I’m also primarily looking for players in their early twenties, who still have potential to suddenly improve by leaps and bounds.

So, focussing on those statistics, who are some comparable players from this past season? A quick narrowing down of forwards from last season results in four comparable forwards: Christian Fischer, Pontus Aberg, Pavel Zacha, and Jacob de la Rose.

Player Season TOI/GP G/60 Pts/60 Sh/60 Sh% iSCF/60 CF%
Christian Fischer 2017-18 11.26 0.40 1.35 7.76 5.22 7.22 48.23
Pontus Aberg 2017-18 11.50 0.39 1.48 6.50 6.06 6.10 48.49
Pavel Zacha 2017-18 11.64 0.37 1.42 6.28 5.95 7.32 48.73
William Karlsson 2016-17 11.38 0.33 1.43 5.60 5.81 5.80 47.58
Jacob de la Rose 2017-18 10.72 0.31 1.12 4.99 6.12 5.40 47.85


A couple of these players aren’t as surprising as Karlsson in terms of breakout potential. Fischer and Zacha are both just 21, with Zacha in particular a highly-regarded prospect. 40 goals would certainly be surprising from Zacha, but he definitely makes sense to break out next season for the New Jersey Devils.

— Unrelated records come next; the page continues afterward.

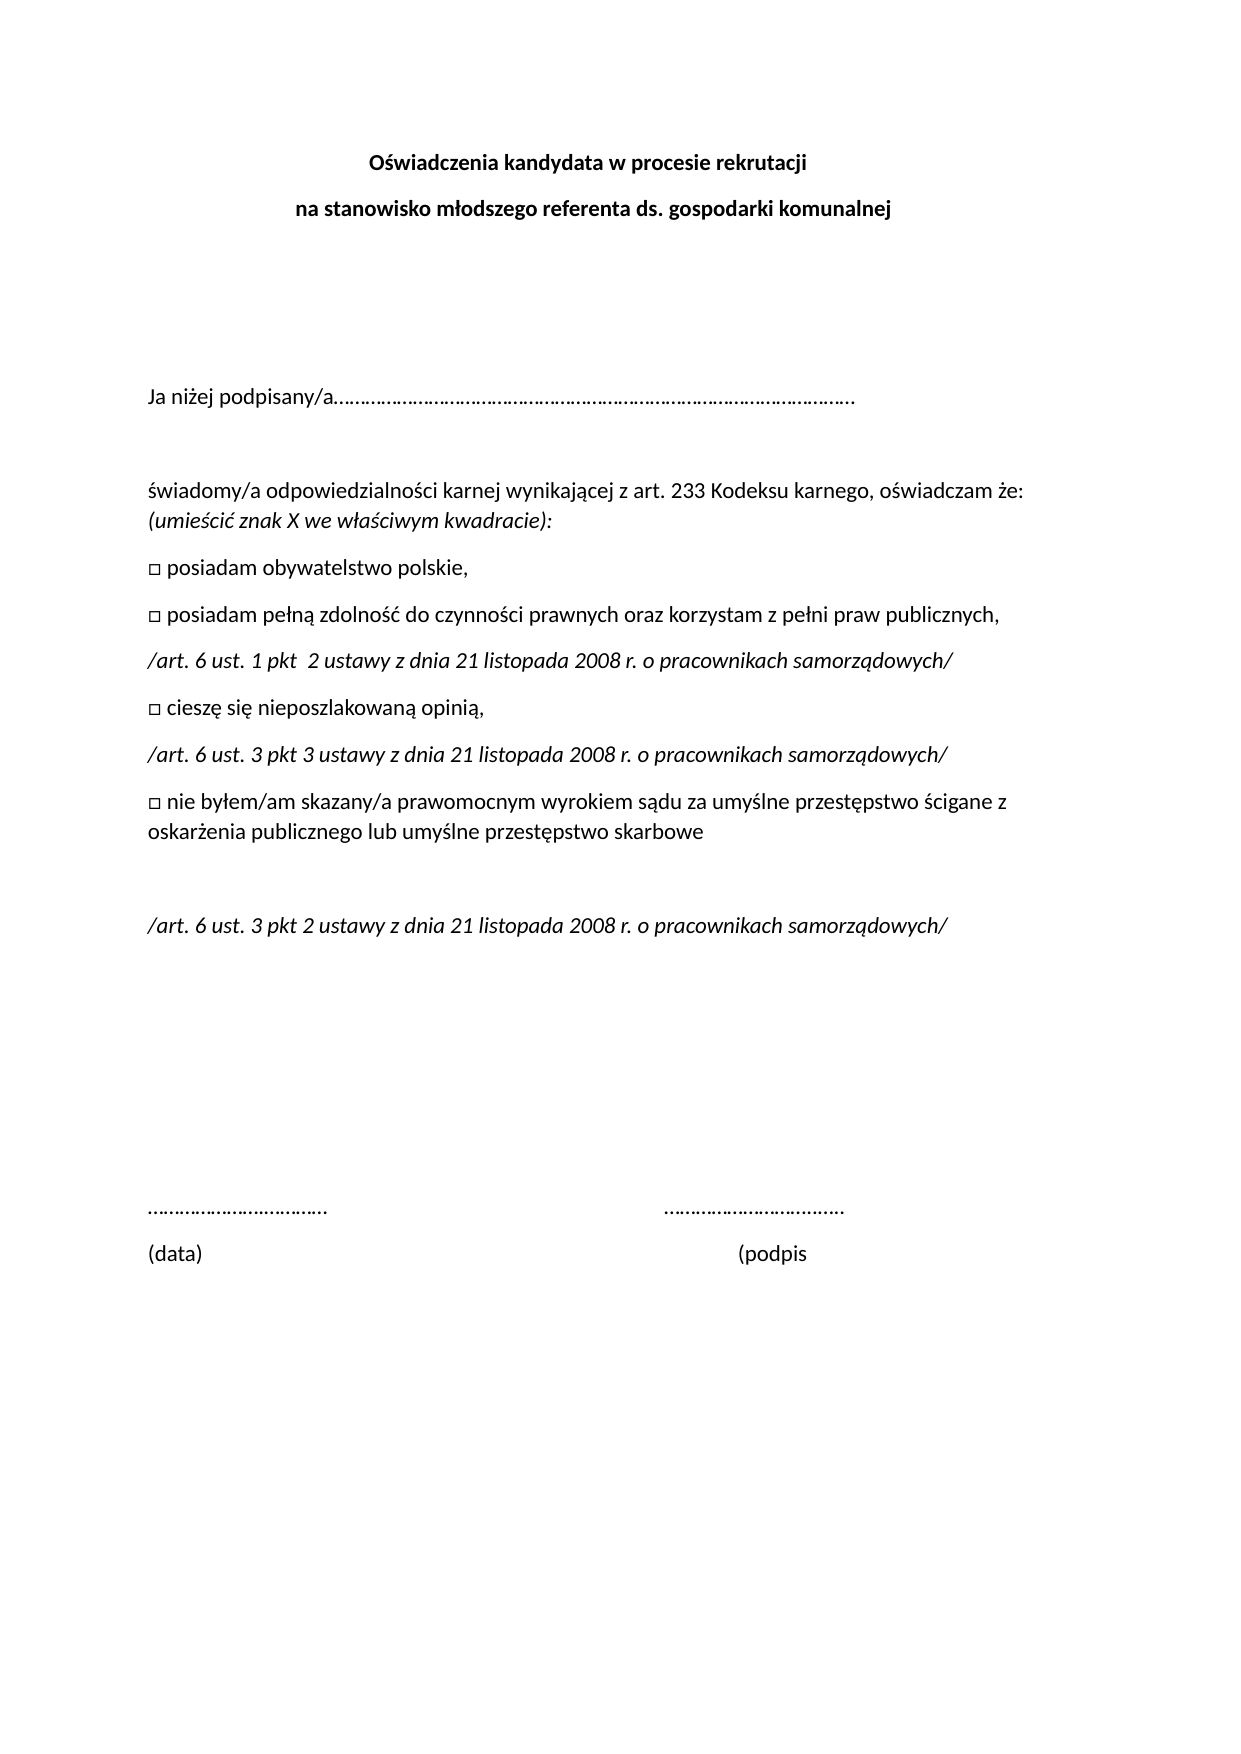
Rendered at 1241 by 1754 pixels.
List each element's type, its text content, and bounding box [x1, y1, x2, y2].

text /art. 6 ust. 1 pkt 2 ustawy z dnia 21 listopada 2008 r. o pracownikach samorządowych/ [148, 647, 1093, 674]
text □ posiadam obywatelstwo polskie, [148, 553, 1093, 581]
text Ja niżej podpisany/a……………………………………………………………………………………… [148, 382, 1093, 410]
text świadomy/a odpowiedzialności karnej wynikającej z art. 233 Kodeksu karnego, oświadczam że: (umieścić znak X we właściwym kwadracie): [148, 476, 1093, 534]
text (data) (podpis [148, 1239, 1093, 1267]
text Oświadczenia kandydata w procesie rekrutacji [295, 148, 1093, 176]
text ………………….………… ………………………..….. [148, 1192, 1093, 1220]
text □ nie byłem/am skazany/a prawomocnym wyrokiem sądu za umyślne przestępstwo ścigane z oskarżenia publicznego lub umyślne przestępstwo skarbowe [148, 787, 1093, 845]
text □ posiadam pełną zdolność do czynności prawnych oraz korzystam z pełni praw publicznych, [148, 600, 1093, 628]
text /art. 6 ust. 3 pkt 2 ustawy z dnia 21 listopada 2008 r. o pracownikach samorządowych/ [148, 911, 1093, 939]
text /art. 6 ust. 3 pkt 3 ustawy z dnia 21 listopada 2008 r. o pracownikach samorządowych/ [148, 740, 1093, 768]
text □ cieszę się nieposzlakowaną opinią, [148, 693, 1093, 721]
text na stanowisko młodszego referenta ds. gospodarki komunalnej [148, 194, 1093, 222]
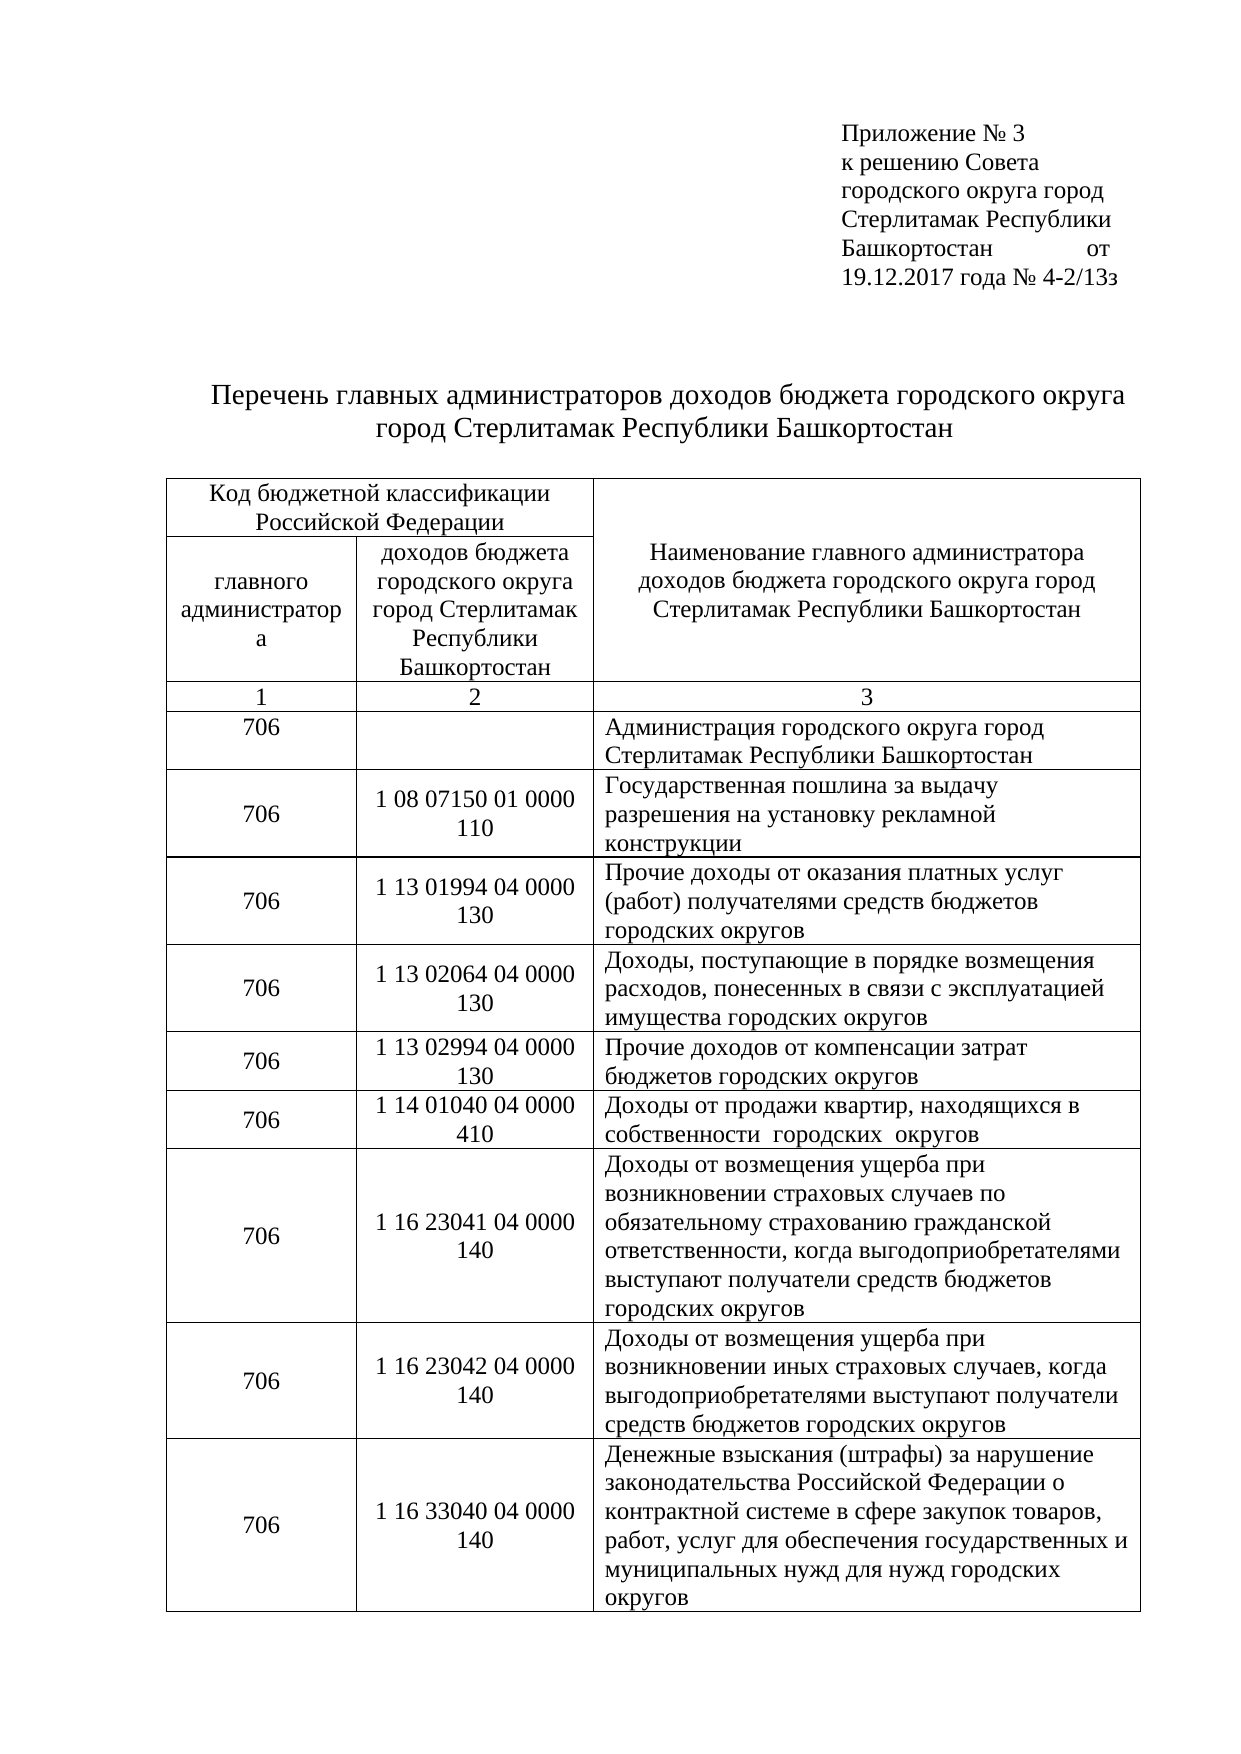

Aberg and de la Rose are more interesting comparables, particularly since they’re both a little older. Aberg is about to turn 25, while de La Rose is 23.

For de la Rose, last season was his first full season in the NHL. He has some skill, but is known more for his two-way ability, which was also true of Karlsson. He showed his potential to play with skilled wingers when he was lined up with Alex Galchenyuk

Galchenyuk is gone from the Canadiens now, however, and it’s questionable whether de la Rose will get a significant opportunity. At centre, the Canadiens have Phillip Danault, Jonathan Drouin, Tomas Plekanec, and potentially even Max Domi, the return in the Galchenyuk trade, ahead of him.

So, de la Rose truly fits the bill as an extremely unlikely player to suddenly score 40 goals while centring a first line.

The most intriguing of the two, however, is Aberg, who was traded from the Nashville Predators to the Edmonton Oilers at this year’s trade deadline. Aberg was a second-round pick like Karlsson, and put up similar numbers in the Allsvenskan and SHL after he was drafted. He hasn’t blossomed into an offensive star in North America, however, putting up just 4 goals and 16 points between the Predators and Oilers last season.

Aberg has the speed, skill, and shot to have a breakout year, but the biggest boon for him is that he could get a prime spot on the wing with Connor McDavid. The Oilers badly need top-six wingers, which means Aberg should get plenty of chances to prove himself. Even if he doesn’t end up with McDavid, he should at least lineup with Leon Draisaitl on the second line.

Does that mean Aberg is going to be one of the leading goal scorers in the league next season? Probably not. But his numbers in his 2017-8 season are remarkably similar to those of Karlsson in 2016-17, right down to shooting percentage and scoring chances.